- **Aim of the task**
In the listing that follows, locate the line containing "M511,1066l126,-5" and the line containing "M202,112l19,-36". Retype exactly those two lines and every line between them, and nothing more.

* * *

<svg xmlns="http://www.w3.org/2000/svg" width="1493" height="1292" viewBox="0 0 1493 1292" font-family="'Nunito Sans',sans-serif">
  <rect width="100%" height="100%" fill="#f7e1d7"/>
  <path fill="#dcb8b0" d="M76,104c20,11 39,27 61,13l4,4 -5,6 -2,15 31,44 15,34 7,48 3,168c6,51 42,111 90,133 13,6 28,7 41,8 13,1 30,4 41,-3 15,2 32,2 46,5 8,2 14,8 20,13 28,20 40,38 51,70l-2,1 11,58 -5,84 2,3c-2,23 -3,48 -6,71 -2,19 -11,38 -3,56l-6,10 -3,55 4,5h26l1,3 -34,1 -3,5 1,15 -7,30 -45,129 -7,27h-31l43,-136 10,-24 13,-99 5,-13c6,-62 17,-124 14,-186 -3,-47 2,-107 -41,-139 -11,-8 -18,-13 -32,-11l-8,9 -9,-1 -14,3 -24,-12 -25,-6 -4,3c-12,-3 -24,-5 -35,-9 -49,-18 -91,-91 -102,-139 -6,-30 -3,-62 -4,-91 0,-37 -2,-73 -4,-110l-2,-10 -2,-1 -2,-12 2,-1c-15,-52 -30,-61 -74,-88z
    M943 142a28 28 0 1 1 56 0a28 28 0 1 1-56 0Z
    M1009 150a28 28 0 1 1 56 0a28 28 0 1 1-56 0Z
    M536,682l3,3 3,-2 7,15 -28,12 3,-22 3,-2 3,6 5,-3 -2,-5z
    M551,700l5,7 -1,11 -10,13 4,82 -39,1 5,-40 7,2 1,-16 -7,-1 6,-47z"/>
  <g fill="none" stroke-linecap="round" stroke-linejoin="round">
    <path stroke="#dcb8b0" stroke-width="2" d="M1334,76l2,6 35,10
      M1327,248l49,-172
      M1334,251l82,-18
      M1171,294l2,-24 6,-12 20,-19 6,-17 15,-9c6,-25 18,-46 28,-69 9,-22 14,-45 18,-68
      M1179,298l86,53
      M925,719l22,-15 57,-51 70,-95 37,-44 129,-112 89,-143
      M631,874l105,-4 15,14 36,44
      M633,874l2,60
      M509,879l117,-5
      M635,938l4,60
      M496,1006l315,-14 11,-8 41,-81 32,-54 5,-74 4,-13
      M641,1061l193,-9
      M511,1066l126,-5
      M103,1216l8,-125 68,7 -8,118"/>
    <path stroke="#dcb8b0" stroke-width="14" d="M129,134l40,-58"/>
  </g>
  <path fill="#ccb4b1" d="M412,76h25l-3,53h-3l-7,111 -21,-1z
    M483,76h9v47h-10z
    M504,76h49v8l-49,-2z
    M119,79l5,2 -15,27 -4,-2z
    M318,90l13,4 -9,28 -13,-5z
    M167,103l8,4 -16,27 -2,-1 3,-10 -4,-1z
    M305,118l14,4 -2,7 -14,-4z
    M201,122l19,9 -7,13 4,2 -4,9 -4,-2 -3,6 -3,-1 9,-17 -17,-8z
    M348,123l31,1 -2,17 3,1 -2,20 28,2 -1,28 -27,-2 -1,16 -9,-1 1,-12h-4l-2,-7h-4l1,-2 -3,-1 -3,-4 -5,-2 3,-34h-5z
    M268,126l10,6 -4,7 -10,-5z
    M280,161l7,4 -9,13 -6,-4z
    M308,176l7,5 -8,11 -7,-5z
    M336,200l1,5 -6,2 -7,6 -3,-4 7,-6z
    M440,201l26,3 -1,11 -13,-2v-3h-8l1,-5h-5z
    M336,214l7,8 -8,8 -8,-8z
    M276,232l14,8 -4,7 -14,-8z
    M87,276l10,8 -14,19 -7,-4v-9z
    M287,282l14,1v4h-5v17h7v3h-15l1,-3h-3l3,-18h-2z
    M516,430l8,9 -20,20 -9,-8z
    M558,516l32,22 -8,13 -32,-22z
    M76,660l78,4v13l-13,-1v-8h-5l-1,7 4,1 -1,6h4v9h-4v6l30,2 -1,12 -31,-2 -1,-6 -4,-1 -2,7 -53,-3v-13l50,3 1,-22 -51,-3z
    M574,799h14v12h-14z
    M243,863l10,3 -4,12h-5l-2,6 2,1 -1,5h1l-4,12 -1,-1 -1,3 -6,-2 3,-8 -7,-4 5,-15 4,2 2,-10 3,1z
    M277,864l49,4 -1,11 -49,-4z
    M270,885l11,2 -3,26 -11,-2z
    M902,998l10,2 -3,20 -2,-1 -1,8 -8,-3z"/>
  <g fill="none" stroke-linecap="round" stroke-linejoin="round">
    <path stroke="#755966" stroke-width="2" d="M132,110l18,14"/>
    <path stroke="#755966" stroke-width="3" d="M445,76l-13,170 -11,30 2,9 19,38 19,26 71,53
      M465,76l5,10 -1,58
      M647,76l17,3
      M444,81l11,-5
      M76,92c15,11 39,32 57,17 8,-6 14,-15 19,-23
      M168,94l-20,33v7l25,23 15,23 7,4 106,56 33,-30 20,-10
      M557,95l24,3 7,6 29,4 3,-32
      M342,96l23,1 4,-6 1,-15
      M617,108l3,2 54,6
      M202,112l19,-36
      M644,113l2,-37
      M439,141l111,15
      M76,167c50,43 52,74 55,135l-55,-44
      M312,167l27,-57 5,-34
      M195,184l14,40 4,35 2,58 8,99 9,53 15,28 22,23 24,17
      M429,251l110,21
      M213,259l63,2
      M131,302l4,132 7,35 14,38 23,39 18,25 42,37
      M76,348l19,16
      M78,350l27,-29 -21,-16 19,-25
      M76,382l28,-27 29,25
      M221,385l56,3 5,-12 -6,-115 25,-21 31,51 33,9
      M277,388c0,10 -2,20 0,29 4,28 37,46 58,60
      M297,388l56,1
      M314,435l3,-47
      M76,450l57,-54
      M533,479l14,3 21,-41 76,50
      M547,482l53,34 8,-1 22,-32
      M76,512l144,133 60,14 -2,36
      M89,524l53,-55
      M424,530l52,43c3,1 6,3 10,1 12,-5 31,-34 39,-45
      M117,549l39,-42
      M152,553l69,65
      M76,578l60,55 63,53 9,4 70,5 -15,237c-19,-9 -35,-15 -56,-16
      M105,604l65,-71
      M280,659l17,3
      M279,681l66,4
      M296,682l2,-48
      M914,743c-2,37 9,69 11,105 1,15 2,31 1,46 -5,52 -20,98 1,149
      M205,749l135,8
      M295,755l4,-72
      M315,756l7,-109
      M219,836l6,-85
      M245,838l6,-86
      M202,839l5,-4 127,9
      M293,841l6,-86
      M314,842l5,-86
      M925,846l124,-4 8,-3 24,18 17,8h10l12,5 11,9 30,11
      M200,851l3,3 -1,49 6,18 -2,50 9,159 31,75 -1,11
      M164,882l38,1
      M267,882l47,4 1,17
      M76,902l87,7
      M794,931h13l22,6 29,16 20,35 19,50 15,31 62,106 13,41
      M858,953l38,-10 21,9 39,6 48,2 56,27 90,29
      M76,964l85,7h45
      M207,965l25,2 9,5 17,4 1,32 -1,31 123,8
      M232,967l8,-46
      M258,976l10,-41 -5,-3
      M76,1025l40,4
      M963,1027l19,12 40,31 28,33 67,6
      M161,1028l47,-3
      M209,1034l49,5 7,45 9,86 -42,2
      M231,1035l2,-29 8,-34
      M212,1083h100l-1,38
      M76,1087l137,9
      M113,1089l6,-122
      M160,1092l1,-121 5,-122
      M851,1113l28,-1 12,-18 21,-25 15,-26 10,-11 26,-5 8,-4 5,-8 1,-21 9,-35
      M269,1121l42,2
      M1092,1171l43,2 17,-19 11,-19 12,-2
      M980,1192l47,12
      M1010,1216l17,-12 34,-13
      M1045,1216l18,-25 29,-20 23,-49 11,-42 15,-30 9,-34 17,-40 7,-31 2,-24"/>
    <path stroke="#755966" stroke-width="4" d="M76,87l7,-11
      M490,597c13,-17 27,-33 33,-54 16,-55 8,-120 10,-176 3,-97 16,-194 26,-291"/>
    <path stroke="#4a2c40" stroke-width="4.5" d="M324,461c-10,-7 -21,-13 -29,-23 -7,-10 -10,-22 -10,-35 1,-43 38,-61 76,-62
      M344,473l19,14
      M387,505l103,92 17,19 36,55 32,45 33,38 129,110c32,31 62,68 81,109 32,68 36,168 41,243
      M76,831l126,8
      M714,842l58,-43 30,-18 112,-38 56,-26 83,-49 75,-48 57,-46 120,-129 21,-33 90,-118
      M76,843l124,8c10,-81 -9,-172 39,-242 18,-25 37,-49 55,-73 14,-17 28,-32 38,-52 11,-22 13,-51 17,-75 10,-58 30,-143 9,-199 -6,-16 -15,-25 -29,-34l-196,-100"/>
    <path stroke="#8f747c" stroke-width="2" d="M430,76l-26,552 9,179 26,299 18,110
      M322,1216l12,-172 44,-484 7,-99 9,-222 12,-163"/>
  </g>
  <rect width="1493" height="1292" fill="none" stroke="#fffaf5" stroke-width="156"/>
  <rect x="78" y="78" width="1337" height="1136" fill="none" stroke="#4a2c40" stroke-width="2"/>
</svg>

* * *

- **Expected output**
      M511,1066l126,-5
      M103,1216l8,-125 68,7 -8,118"/>
    <path stroke="#dcb8b0" stroke-width="14" d="M129,134l40,-58"/>
  </g>
  <path fill="#ccb4b1" d="M412,76h25l-3,53h-3l-7,111 -21,-1z
    M483,76h9v47h-10z
    M504,76h49v8l-49,-2z
    M119,79l5,2 -15,27 -4,-2z
    M318,90l13,4 -9,28 -13,-5z
    M167,103l8,4 -16,27 -2,-1 3,-10 -4,-1z
    M305,118l14,4 -2,7 -14,-4z
    M201,122l19,9 -7,13 4,2 -4,9 -4,-2 -3,6 -3,-1 9,-17 -17,-8z
    M348,123l31,1 -2,17 3,1 -2,20 28,2 -1,28 -27,-2 -1,16 -9,-1 1,-12h-4l-2,-7h-4l1,-2 -3,-1 -3,-4 -5,-2 3,-34h-5z
    M268,126l10,6 -4,7 -10,-5z
    M280,161l7,4 -9,13 -6,-4z
    M308,176l7,5 -8,11 -7,-5z
    M336,200l1,5 -6,2 -7,6 -3,-4 7,-6z
    M440,201l26,3 -1,11 -13,-2v-3h-8l1,-5h-5z
    M336,214l7,8 -8,8 -8,-8z
    M276,232l14,8 -4,7 -14,-8z
    M87,276l10,8 -14,19 -7,-4v-9z
    M287,282l14,1v4h-5v17h7v3h-15l1,-3h-3l3,-18h-2z
    M516,430l8,9 -20,20 -9,-8z
    M558,516l32,22 -8,13 -32,-22z
    M76,660l78,4v13l-13,-1v-8h-5l-1,7 4,1 -1,6h4v9h-4v6l30,2 -1,12 -31,-2 -1,-6 -4,-1 -2,7 -53,-3v-13l50,3 1,-22 -51,-3z
    M574,799h14v12h-14z
    M243,863l10,3 -4,12h-5l-2,6 2,1 -1,5h1l-4,12 -1,-1 -1,3 -6,-2 3,-8 -7,-4 5,-15 4,2 2,-10 3,1z
    M277,864l49,4 -1,11 -49,-4z
    M270,885l11,2 -3,26 -11,-2z
    M902,998l10,2 -3,20 -2,-1 -1,8 -8,-3z"/>
  <g fill="none" stroke-linecap="round" stroke-linejoin="round">
    <path stroke="#755966" stroke-width="2" d="M132,110l18,14"/>
    <path stroke="#755966" stroke-width="3" d="M445,76l-13,170 -11,30 2,9 19,38 19,26 71,53
      M465,76l5,10 -1,58
      M647,76l17,3
      M444,81l11,-5
      M76,92c15,11 39,32 57,17 8,-6 14,-15 19,-23
      M168,94l-20,33v7l25,23 15,23 7,4 106,56 33,-30 20,-10
      M557,95l24,3 7,6 29,4 3,-32
      M342,96l23,1 4,-6 1,-15
      M617,108l3,2 54,6
      M202,112l19,-36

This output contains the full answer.